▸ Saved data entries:
+++

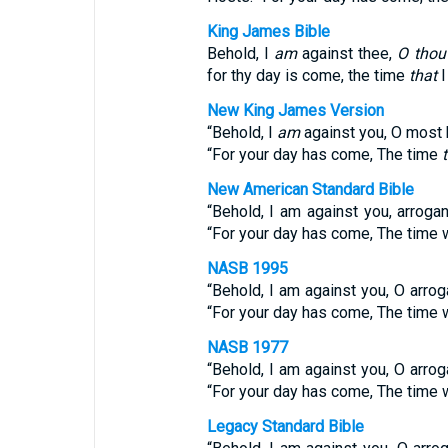
King James Bible
Behold, I
am
against thee,
O thou
for thy day is come, the time
that
I
New King James Version
“Behold, I
am
against you, O most 
“For your day has come, The time
New American Standard Bible
“Behold, I am against you, arroga
“For your day has come, The time w
NASB 1995
“Behold, I am against you, O arro
“For your day has come, The time w
NASB 1977
“Behold, I am against you, O arro
“For your day has come, The time w
Legacy Standard Bible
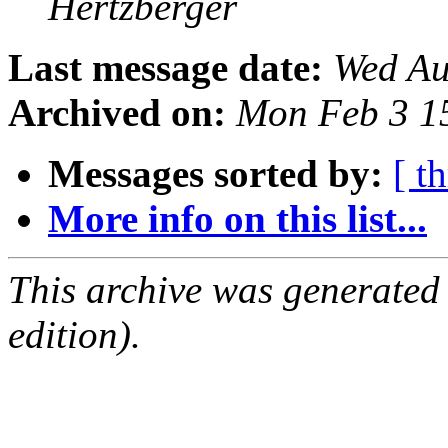
Hertzberger
Last message date:
Wed Au
Archived on:
Mon Feb 3 1
Messages sorted by:
[ t
More info on this list...
This archive was generated
edition).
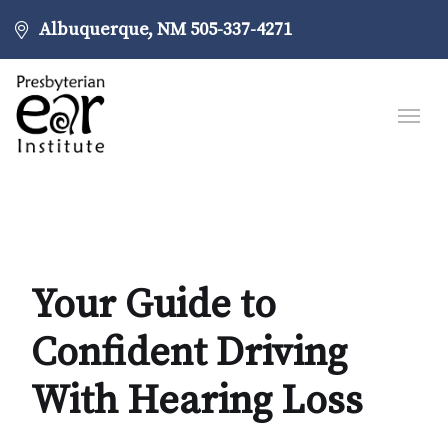
Albuquerque, NM
505-337-4271
Your Guide to
Confident Driving
With Hearing Loss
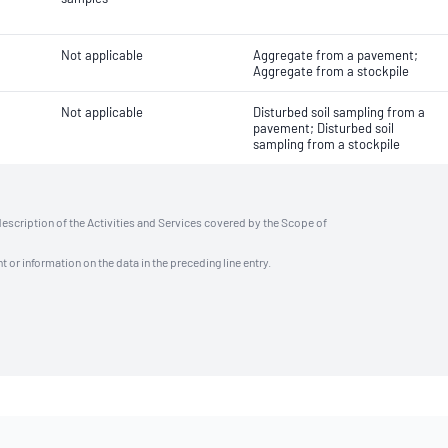
Not applicable
Aggregate from a pavement;
Aggregate from a stockpile
Not applicable
Disturbed soil sampling from a
pavement; Disturbed soil
sampling from a stockpile
description of the Activities and Services covered by the Scope of
t or information on the data in the preceding line entry.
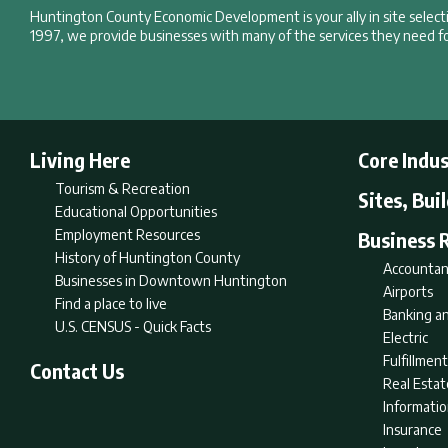
Huntington County Economic Development is your ally in site selec
1997, we provide businesses with many of the services they need fo
Living Here
Core Indus
Tourism & Recreation
Sites, Bui
Educational Opportunities
Employment Resources
Business 
History of Huntington County
Accountan
Businesses in Downtown Huntington
Airports
Find a place to live
Banking an
U.S. CENSUS - Quick Facts
Electric
Fulfillme
Contact Us
Real Estat
Informati
Insurance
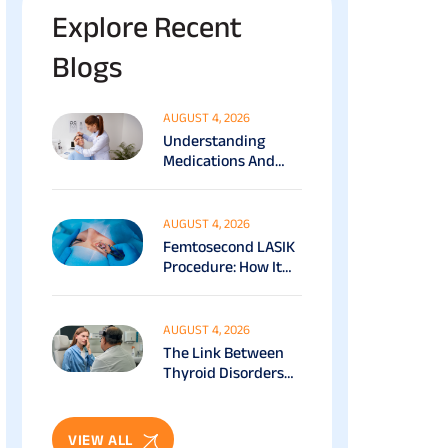
Explore Recent
Blogs
AUGUST 4, 2026
Understanding
Medications And
Surgical Ptosis
Treatment Options
Explained
AUGUST 4, 2026
Femtosecond LASIK
Procedure: How It
Works, Benefits &
Recovery Guide
AUGUST 4, 2026
The Link Between
Thyroid Disorders
And Eye Health: Full
Patient Guide
VIEW ALL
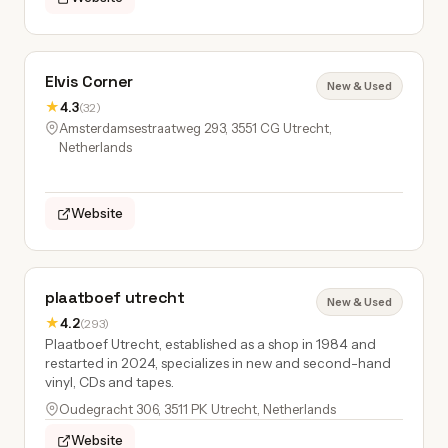
Elvis Corner
New & Used
★
4.3
(32)
Amsterdamsestraatweg 293, 3551 CG Utrecht,
Netherlands
Website
plaatboef utrecht
New & Used
★
4.2
(293)
Plaatboef Utrecht, established as a shop in 1984 and
restarted in 2024, specializes in new and second-hand
vinyl, CDs and tapes.
Oudegracht 306, 3511 PK Utrecht, Netherlands
Website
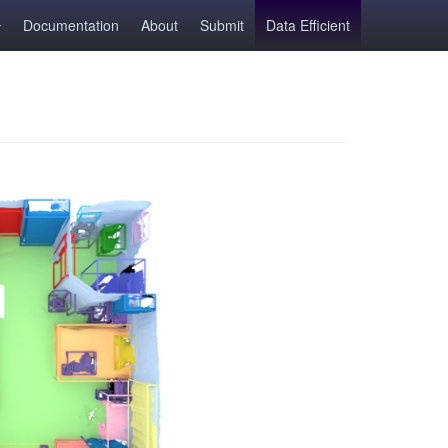
Documentation
About
Submit
Data Efficient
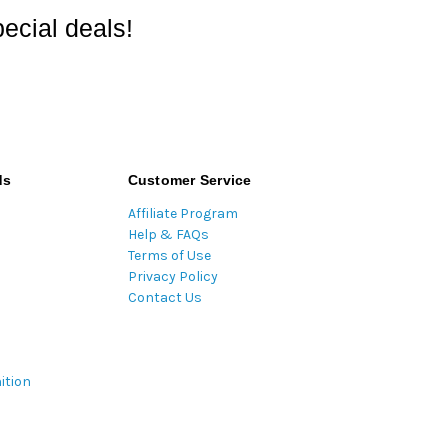
ecial deals!
ds
Customer Service
Affiliate Program
Help & FAQs
Terms of Use
Privacy Policy
Contact Us
ition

+++

▸ TASK DIRECTIONS:
Leave out any pictures, please, and quote only the lines from the top of the data through the line that contains "Confident Driving".

▸ FINISHED TASK:
King James Bible
Behold, I
am
against thee,
O thou
for thy day is come, the time
that
I
New King James Version
“Behold, I
am
against you, O most 
“For your day has come, The time
New American Standard Bible
“Behold, I am against you, arroga
“For your day has come, The time w
NASB 1995
“Behold, I am against you, O arro
“For your day has come, The time w
NASB 1977
“Behold, I am against you, O arro
“For your day has come, The time w
Legacy Standard Bible
Hertzberger
Last message date:
Wed Au
Archived on:
Mon Feb 3 1
Messages sorted by:
[ t
More info on this list...
This archive was generated
edition).
Albuquerque, NM
505-337-4271
Your Guide to
Confident Driving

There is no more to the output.